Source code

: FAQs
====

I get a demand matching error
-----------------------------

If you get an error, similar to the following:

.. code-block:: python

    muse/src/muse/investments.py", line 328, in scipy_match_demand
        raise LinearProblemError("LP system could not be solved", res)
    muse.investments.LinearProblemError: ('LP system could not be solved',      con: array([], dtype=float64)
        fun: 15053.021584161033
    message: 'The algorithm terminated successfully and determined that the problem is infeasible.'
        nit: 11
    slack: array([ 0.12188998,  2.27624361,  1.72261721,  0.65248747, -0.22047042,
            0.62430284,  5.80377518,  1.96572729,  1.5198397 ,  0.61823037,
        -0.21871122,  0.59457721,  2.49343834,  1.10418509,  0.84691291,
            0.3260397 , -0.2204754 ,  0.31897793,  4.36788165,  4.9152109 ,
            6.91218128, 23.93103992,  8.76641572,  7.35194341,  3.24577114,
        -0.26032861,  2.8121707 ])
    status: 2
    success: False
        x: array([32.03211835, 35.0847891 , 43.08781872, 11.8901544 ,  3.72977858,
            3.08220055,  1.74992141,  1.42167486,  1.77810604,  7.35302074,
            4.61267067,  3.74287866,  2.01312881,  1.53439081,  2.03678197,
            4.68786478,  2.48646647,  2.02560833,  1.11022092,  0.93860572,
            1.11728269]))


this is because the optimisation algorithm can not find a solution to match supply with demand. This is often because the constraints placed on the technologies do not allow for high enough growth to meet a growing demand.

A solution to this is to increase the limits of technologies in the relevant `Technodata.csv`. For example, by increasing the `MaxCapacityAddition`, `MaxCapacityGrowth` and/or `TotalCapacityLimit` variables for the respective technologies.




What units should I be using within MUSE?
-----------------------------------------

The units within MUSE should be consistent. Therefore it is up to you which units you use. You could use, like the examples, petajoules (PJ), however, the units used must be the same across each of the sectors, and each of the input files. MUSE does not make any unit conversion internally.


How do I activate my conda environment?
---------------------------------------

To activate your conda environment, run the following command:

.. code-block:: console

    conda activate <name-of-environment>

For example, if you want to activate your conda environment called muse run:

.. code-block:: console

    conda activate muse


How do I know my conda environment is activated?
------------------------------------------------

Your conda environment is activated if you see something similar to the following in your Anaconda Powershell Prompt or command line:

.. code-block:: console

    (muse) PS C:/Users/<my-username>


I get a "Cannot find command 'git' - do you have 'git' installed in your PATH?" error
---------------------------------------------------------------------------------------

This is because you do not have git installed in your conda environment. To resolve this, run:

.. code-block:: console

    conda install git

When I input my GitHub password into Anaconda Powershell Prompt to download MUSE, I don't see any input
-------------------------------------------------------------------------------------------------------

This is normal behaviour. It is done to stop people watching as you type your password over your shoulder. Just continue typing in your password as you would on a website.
...
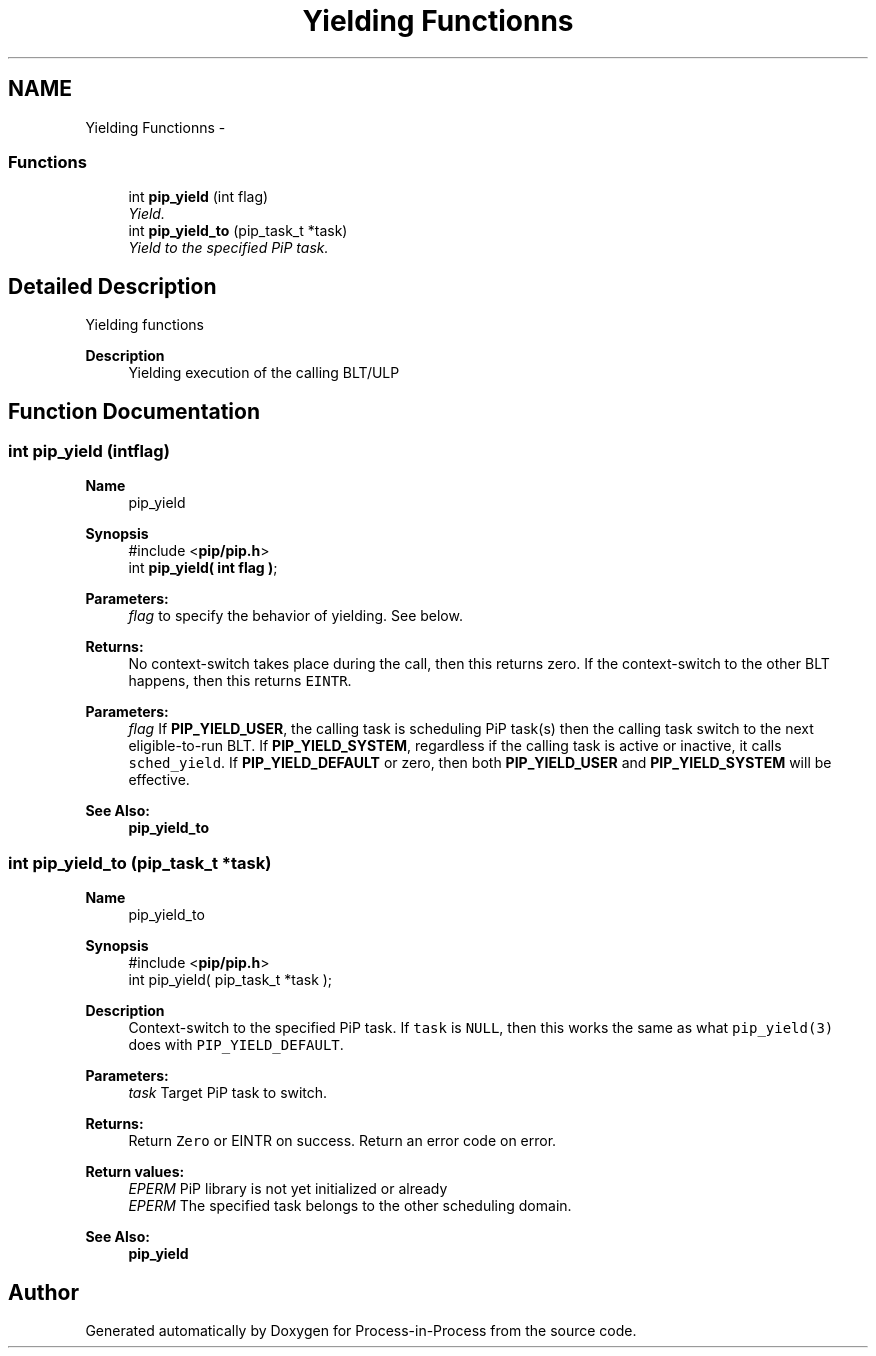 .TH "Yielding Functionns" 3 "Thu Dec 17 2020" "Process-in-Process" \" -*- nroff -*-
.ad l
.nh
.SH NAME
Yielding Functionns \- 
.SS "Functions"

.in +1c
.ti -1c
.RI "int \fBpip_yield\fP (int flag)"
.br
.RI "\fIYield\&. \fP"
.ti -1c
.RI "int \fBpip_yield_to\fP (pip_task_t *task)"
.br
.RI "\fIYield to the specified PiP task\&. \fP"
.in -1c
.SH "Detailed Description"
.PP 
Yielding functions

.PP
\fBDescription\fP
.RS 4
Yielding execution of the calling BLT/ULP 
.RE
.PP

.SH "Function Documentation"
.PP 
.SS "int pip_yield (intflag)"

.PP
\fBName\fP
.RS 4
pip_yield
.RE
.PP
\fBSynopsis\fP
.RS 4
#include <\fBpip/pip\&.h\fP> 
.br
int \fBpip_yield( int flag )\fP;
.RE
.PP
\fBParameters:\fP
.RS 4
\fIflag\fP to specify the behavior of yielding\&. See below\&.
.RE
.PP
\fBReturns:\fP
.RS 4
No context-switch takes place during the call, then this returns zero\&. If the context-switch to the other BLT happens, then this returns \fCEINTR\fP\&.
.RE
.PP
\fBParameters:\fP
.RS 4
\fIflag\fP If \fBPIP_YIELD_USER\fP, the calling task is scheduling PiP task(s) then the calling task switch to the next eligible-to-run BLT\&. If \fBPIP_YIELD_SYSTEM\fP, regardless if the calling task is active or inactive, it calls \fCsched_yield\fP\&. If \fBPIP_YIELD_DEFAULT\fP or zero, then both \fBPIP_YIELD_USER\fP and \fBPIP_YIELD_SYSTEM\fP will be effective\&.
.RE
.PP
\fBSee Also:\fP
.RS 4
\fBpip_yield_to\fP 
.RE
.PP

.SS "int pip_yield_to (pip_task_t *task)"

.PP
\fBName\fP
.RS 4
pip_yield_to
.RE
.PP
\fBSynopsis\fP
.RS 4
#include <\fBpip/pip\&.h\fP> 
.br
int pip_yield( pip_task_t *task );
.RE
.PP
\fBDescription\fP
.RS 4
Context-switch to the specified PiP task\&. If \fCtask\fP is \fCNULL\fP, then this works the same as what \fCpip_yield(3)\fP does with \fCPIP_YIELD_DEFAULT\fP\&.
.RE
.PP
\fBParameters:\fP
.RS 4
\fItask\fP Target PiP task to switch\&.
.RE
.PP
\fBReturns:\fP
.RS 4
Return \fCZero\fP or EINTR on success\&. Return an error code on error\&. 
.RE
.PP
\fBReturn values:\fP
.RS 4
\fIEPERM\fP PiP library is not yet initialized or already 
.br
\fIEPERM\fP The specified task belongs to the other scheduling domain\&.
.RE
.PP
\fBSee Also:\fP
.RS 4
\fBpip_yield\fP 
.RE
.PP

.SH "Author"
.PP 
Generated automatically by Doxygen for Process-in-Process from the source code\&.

- Work order
Look through the listing above and copy each line where the string "solution" occurs.

- Result
this is because the optimisation algorithm can not find a solution to match supply with demand. This is often because the constraints placed on the technologies do not allow for high enough growth to meet a growing demand.
A solution to this is to increase the limits of technologies in the relevant `Technodata.csv`. For example, by increasing the `MaxCapacityAddition`, `MaxCapacityGrowth` and/or `TotalCapacityLimit` variables for the respective technologies.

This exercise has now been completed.